Tak płodna w cuda Grenada,
Iż z nietylu ziarn się składa
Owoc jéj dolin wspaniały;
A kiedy na srogie boje,
Rozwinąwszy flagi swoje,
Grenada łakoma chwały,
Zagrzmi, — sroższe niesie strzały,
Niż te ogniste granaty
Co nad rotami trzaskały.
Grenada swe rywalki gasi, i w Grenadzie
Miększym głosem, na miękkiéj nucą Serenadzie.
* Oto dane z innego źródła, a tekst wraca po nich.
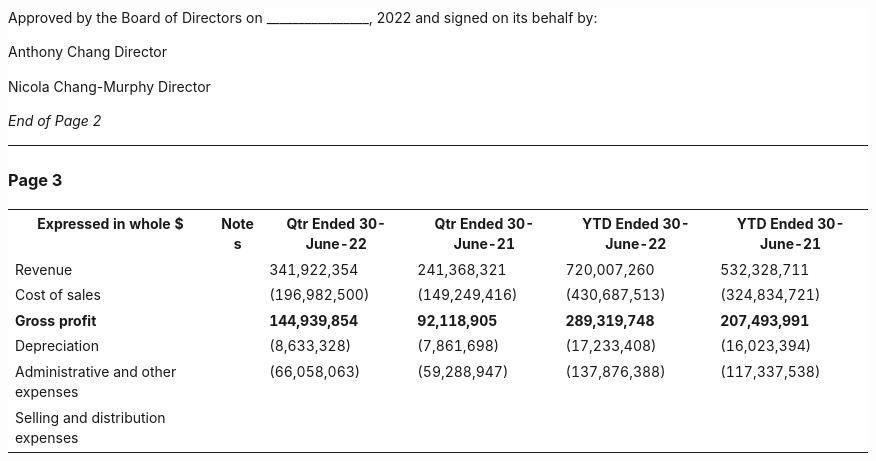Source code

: Approved by the Board of Directors on ________________, 2022 and signed on its behalf by:

Anthony Chang
Director

Nicola Chang-Murphy
Director

*End of Page 2*

---

### Page 3

<table>
  <tr>
    <th>Expressed in whole $</th>
    <th>Notes</th>
    <th>Qtr Ended 30-June-22</th>
    <th>Qtr Ended 30-June-21</th>
    <th>YTD Ended 30-June-22</th>
    <th>YTD Ended 30-June-21</th>
  </tr>
  <tr>
    <td>Revenue</td>
    <td></td>
    <td>341,922,354</td>
    <td>241,368,321</td>
    <td>720,007,260</td>
    <td>532,328,711</td>
  </tr>
  <tr>
    <td>Cost of sales</td>
    <td></td>
    <td>(196,982,500)</td>
    <td>(149,249,416)</td>
    <td>(430,687,513)</td>
    <td>(324,834,721)</td>
  </tr>
  <tr>
    <td><b>Gross profit</b></td>
    <td></td>
    <td><b>144,939,854</b></td>
    <td><b>92,118,905</b></td>
    <td><b>289,319,748</b></td>
    <td><b>207,493,991</b></td>
  </tr>
  <tr>
    <td>Depreciation</td>
    <td></td>
    <td>(8,633,328)</td>
    <td>(7,861,698)</td>
    <td>(17,233,408)</td>
    <td>(16,023,394)</td>
  </tr>
  <tr>
    <td>Administrative and other expenses</td>
    <td></td>
    <td>(66,058,063)</td>
    <td>(59,288,947)</td>
    <td>(137,876,388)</td>
    <td>(117,337,538)</td>
  </tr>
  <tr>
    <td>Selling and distribution expenses</td>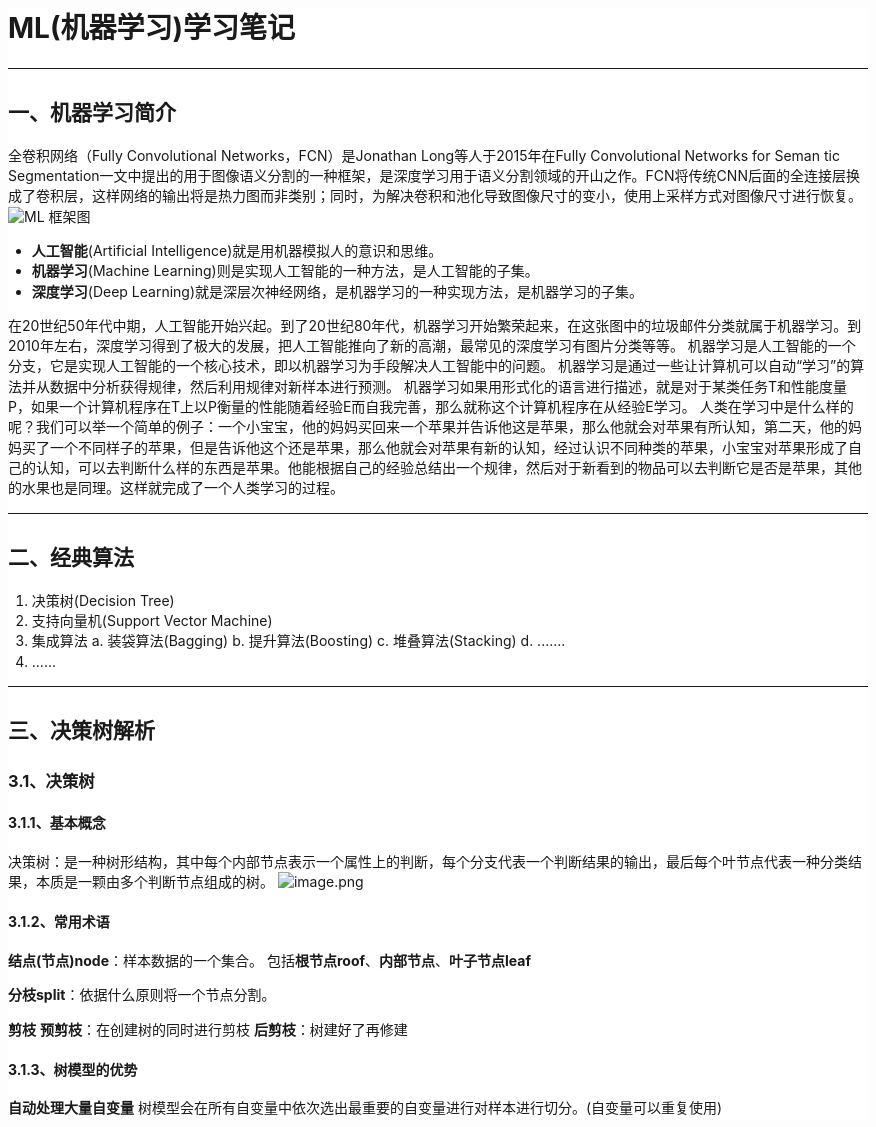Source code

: # ML(机器学习)学习笔记
****
## 一、机器学习简介
全卷积网络（Fully Convolutional Networks，FCN）是Jonathan Long等人于2015年在Fully Convolutional Networks for Seman  tic Segmentation一文中提出的用于图像语义分割的一种框架，是深度学习用于语义分割领域的开山之作。FCN将传统CNN后面的全连接层换成了卷积层，这样网络的输出将是热力图而非类别；同时，为解决卷积和池化导致图像尺寸的变小，使用上采样方式对图像尺寸进行恢复。
![ML 框架图](https://948021660-files.gitbook.io/~/files/v0/b/gitbook-legacy-files/o/assets%2F-LYtTdBhaX9EsGjMVkHV%2F-LYzhzSh55h1KzjtX1qG%2F-LYziGoVyFXqVWqqtZsI%2Fimage.png?alt=media&token=9ff95774-9f9e-44e6-93df-b1da30797345)


- **人工智能**(Artificial Intelligence)就是用机器模拟人的意识和思维。
- **机器学习**(Machine Learning)则是实现人工智能的一种方法，是人工智能的子集。
- **深度学习**(Deep Learning)就是深层次神经网络，是机器学习的一种实现方法，是机器学习的子集。

在20世纪50年代中期，人工智能开始兴起。到了20世纪80年代，机器学习开始繁荣起来，在这张图中的垃圾邮件分类就属于机器学习。到2010年左右，深度学习得到了极大的发展，把人工智能推向了新的高潮，最常见的深度学习有图片分类等等。
机器学习是人工智能的一个分支，它是实现人工智能的一个核心技术，即以机器学习为手段解决人工智能中的问题。
机器学习是通过一些让计算机可以自动“学习”的算法并从数据中分析获得规律，然后利用规律对新样本进行预测。
机器学习如果用形式化的语言进行描述，就是对于某类任务T和性能度量P，如果一个计算机程序在T上以P衡量的性能随着经验E而自我完善，那么就称这个计算机程序在从经验E学习。
人类在学习中是什么样的呢？我们可以举一个简单的例子：一个小宝宝，他的妈妈买回来一个苹果并告诉他这是苹果，那么他就会对苹果有所认知，第二天，他的妈妈买了一个不同样子的苹果，但是告诉他这个还是苹果，那么他就会对苹果有新的认知，经过认识不同种类的苹果，小宝宝对苹果形成了自己的认知，可以去判断什么样的东西是苹果。他能根据自己的经验总结出一个规律，然后对于新看到的物品可以去判断它是否是苹果，其他的水果也是同理。这样就完成了一个人类学习的过程。
****
## 二、经典算法
1. 决策树(Decision Tree)
2. 支持向量机(Support Vector Machine)
3. 集成算法
    a. 装袋算法(Bagging)
    b. 提升算法(Boosting)
    c. 堆叠算法(Stacking)
    d. .......
4. ......
****
## 三、决策树解析
### 3.1、决策树
#### 3.1.1、基本概念
决策树：是一种树形结构，其中每个内部节点表示一个属性上的判断，每个分支代表一个判断结果的输出，最后每个叶节点代表一种分类结果，本质是一颗由多个判断节点组成的树。
![image.png](https://img-blog.csdnimg.cn/20201012103411570.png?x-oss-process=image/watermark,type_ZmFuZ3poZW5naGVpdGk,shadow_10,text_aHR0cHM6Ly9ibG9nLmNzZG4ubmV0L21hc3Rlcl9odW50ZXI=,size_16,color_FFFFFF,t_70)
#### 3.1.2、常用术语
**结点(节点)node**：样本数据的一个集合。 包括**根节点roof**、**内部节点**、**叶子节点leaf**

**分枝split**：依据什么原则将一个节点分割。

**剪枝** **预剪枝**：在创建树的同时进行剪枝 **后剪枝**：树建好了再修建
#### 3.1.3、树模型的优势
**自动处理大量自变量** 树模型会在所有自变量中依次选出最重要的自变量进行对样本进行切分。(自变量可以重复使用)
Bogatszémi swe domy malują kolory,
I są tacy co mówią, ze wiatr wonniéj wieje,
Gdy ożywiając letnie, Grenada, wieczory,
Po przechadzkach, kobiéty i kwiaty rozsieje,
Arabja jest jéj Prababką,
Jéj przyznając wdzięków jabłko,
Maur, Afrykę narażać śmie,
Ale próżna myśl zuchwała!
Bo Grenada, w wierze stała,
Ani słuchać o nim chce;
Grenada stolica miła,
Drugąby Sewillą była,
Gdyby mogło ich być dwie.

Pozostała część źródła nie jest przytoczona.